El rechazo a combatir la pederastia

Enrique Flores Oropeza

Desalentadoras, por decir lo menos, son las conclusiones que arrojó La Cumbre de El Vaticano contra la Pederastia, porque estuvieron orientadas a invitar a cambiar la mentalidad de los sacerdotes y no a castigar a los que han cometido o siguen cometiendo este delito.

Algunas conclusiones incluso resultan contradictorias, como la de efectuar para los candidatos al sacerdocio “una evaluación psicológica por parte de expertos calificados y acreditados”; irónicas, como las de acompañar, proteger y cuidar de las víctimas, ofreciéndoles todo para el apoyo necesario en una completa curación, o vagas y sin relación alguna como la de “elevar la edad mínima para el matrimonio hasta los 16 años”.

En suma, el Papa Francisco pidió hacer lo que no se ha hecho, pero no esbozó siquiera una mínima pretensión de llevar a la justicia religiosa, ya no digamos laica, a los sacerdotes delincuentes que aún están impunes.

Los escándalos más recientes en Estados Unidos, Irlanda y Chile, y las investigaciones en Alemania y España, han obligado, y sólo obligado, a la iglesia católica a realizar esta Cumbre para abordar un problema que no es nuevo y tampoco superficial, y que requiere cambios, pero no en la mentalidad de los seminaristas, sino en los fundamentos de la  iglesia. Porque la proclividad a la comisión de este delito no está en evaluar psicológicamente a los candidatos a sacerdotes, sino en su ejercicio del poder en las comunidades, y en el poder de todo el aparato eclesial para reprimir a los denunciantes o encubrir a sus miembros que han delinquido.

La iglesia católica vive una crisis de autoridad moral, y el Papa Francisco evadió abordar el factor nodal que subyace a este problema: el incumplimiento del voto del celibato. Los casos denunciados de pederastia en todo el mundo, pero también de violaciones a monjas y de miles de sacerdotes amancebados es sólo la punta del iceberg que desvela que el celibato es más una promesa y un deseo que un ejercicio de sacrificio y amor.

La iglesia católica se resquebraja por ese flanco.

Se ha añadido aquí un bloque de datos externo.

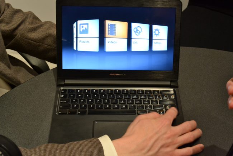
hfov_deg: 31.9
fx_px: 408
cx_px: 116
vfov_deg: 21.6
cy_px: 78
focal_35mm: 63
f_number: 11
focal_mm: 42
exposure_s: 1/13
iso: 1600
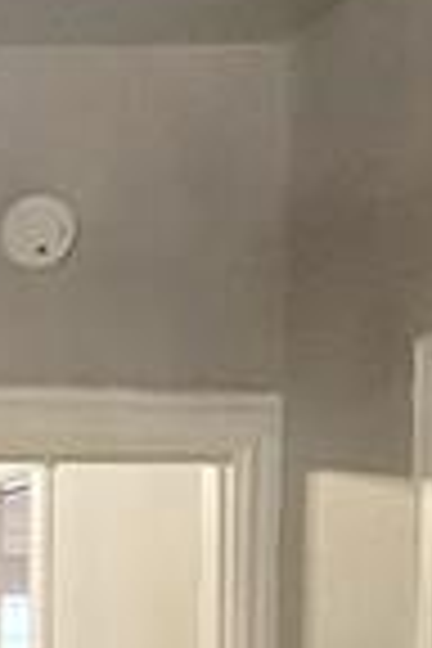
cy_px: 722
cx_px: -675
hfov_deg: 11.3
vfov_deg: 20.2
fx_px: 1728
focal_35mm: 96
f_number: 2.2
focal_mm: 2.2
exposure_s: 1/60.2
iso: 400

Su descrédito crece y se expresa por una pérdida, mínima pero constante, de feligresía. Su doctrina no está ya respaldada por los hechos y, en un mundo en que debiera ser un consuelo ante la inseguridad y delincuencia que viven los países, su proceder es parte de ésta.

Por ello urge la reconversión profunda de la iglesia católica, y para empezar el Papa debiera validar y normalizar lo ya existente. El sacerdote debe convertirse en un líder moral en su comunidad y para ello debe ser parte de ella para conocerla y que la misma comunidad lo conozca a él desde una relación de igualdad, y no de intermediario entre Dios y los creyentes, porque eso lo sitúa en una relación de poder. ¿Con qué autoridad moral un sacerdote puede escuchar pecados de pareja si él no forma –aparentemente- una? ¿Cómo podría comprender las tribulaciones de los hijos si no tiene los propios? ¿Cómo aconsejar a esposos si no es uno de ellos en su comunidad? Se requiere de una nueva concepción del sacerdocio, más mundana, pero también más realista.

Como es una transformación profunda que requiere análisis y muchos concilios, la iglesia católica podría empezar por cancelar la movilidad de los sacerdotes, que sólo ha servido para evitar la persecución de las víctimas y comunidades ofendidas, y poner a disposición de la justicia a todos sus miembros acusados. Sería el gesto indispensable para mostrar que está con su feligresía y que no sólo se sirve de ella.

La iglesia católica debe impulsar desde su jerarquía los cambios necesarios para mantener la fe en sus creencias en un ámbito sin riesgos, antes que los cambios los realice la feligresía, incluida la de iglesia.